The story this month is surely the soaring oil price and the question of whether these record high prices are sustainable. As Energy Risk went to press, front-month Nymex crude was at almost $94 a barrel. Our special report takes an in-depth look at the global oil markets. In the opening feature, David Watkins speaks to 10 oil analysts about their outlook for next year and their 2008 price forecasts. Roderick Bruce then looks at the spiralling costs of oil exploration and production projects, which are putting a firm floor under oil prices.
With volatile prices driving more people into the oil trading space, hiring experienced oil traders is becoming more and more key. We also look at the hunt for talent, which is pushing up salaries in the oil trading business. The report ends with a look at how physical supply and logistics issues are becoming ever more integrated with oil trading and offers some solutions for staying ahead amidst this new paradigm.

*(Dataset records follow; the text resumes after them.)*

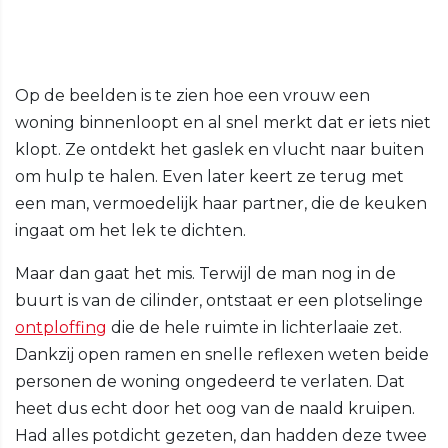
Op de beelden is te zien hoe een vrouw een
woning binnenloopt en al snel merkt dat er iets niet
klopt. Ze ontdekt het gaslek en vlucht naar buiten
om hulp te halen. Even later keert ze terug met
een man, vermoedelijk haar partner, die de keuken
ingaat om het lek te dichten.
Maar dan gaat het mis. Terwijl de man nog in de
buurt is van de cilinder, ontstaat er een plotselinge
ontploffing
die de hele ruimte in lichterlaaie zet.
Dankzij open ramen en snelle reflexen weten beide
personen de woning ongedeerd te verlaten. Dat
heet dus echt door het oog van de naald kruipen.
Had alles potdicht gezeten, dan hadden deze twee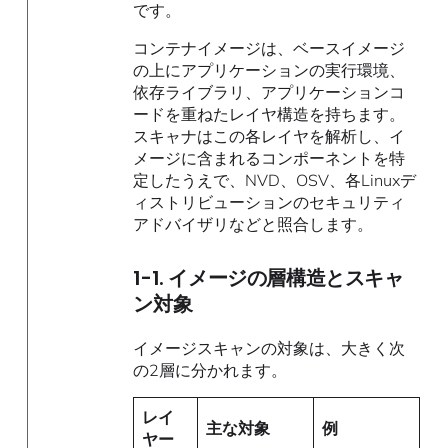
です。
コンテナイメージは、ベースイメージ
の上にアプリケーションの実行環境、
依存ライブラリ、アプリケーションコ
ードを重ねたレイヤ構造を持ちます。
スキャナはこの各レイヤを解析し、イ
メージに含まれるコンポーネントを特
定したうえで、NVD、OSV、各Linuxデ
ィストリビューションのセキュリティ
アドバイザリなどと照合します。
1-1. イメージの層構造とスキャ
ン対象
イメージスキャンの対象は、大きく次
の2層に分かれます。
レイ
主な対象
例
ヤー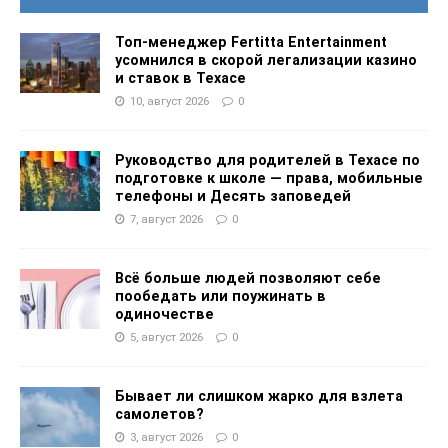
Топ-менеджер Fertitta Entertainment
усомнился в скорой легализации казино
и ставок в Техасе
10, август 2026
0
Руководство для родителей в Техасе по
подготовке к школе — права, мобильные
телефоны и Десять заповедей
7, август 2026
0
Всё больше людей позволяют себе
пообедать или поужинать в
одиночестве
5, август 2026
0
Бывает ли слишком жарко для взлета
самолетов?
3, август 2026
0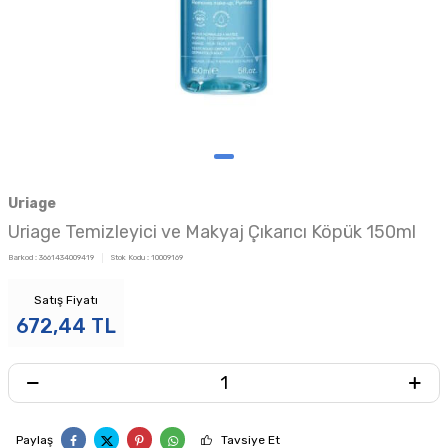
Uriage
Uriage Temizleyici ve Makyaj Çıkarıcı Köpük 150ml
Barkod :
3661434009419
Stok Kodu :
10009169
Satış Fiyatı
672,44
TL
Paylaş
Tavsiye Et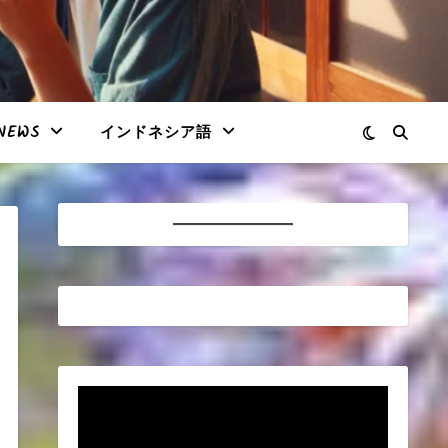
NEWS
インドネシア語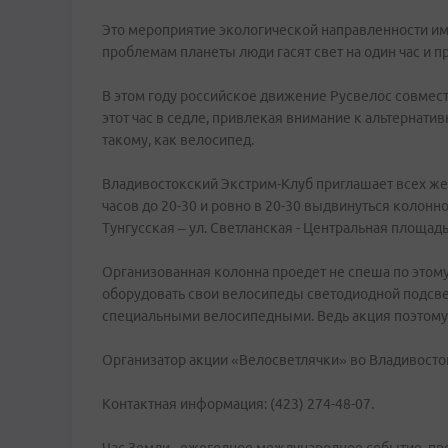
Это мероприятие экологической направленности им
проблемам планеты люди гасят свет на один час и п
В этом году российское движение Русвелос совмес
этот час в седле, привлекая внимание к альтернати
такому, как велосипед.
Владивостокский Экстрим-Клуб приглашает всех же
часов до 20-30 и ровно в 20-30 выдвинуться колонн
Тунгусская – ул. Светланская - Центральная площадь
Организованная колонна проедет не спеша по этому
оборудовать свои велосипеды светодиодной подсв
специальными велосипедными. Ведь акция поэтому
Организатор акции «Велосветлячки» во Владивостоке
Контактная информация: (423) 274-48-07.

Also in this issue, look out for Hugh Sharman's detailed assessment of the UK's security of supply situation.
To kick things off, this issue brings you our third annual risk management survey, conducted by Energy Risk in conjunction with Towers Perrin. In it, energy risk management professionals reveal which risks they measure, what hinders them from measuring all the risks they would like to, which risk metrics they use and what they consider the greatest challenges in their job. We hope you find it very interesting reading.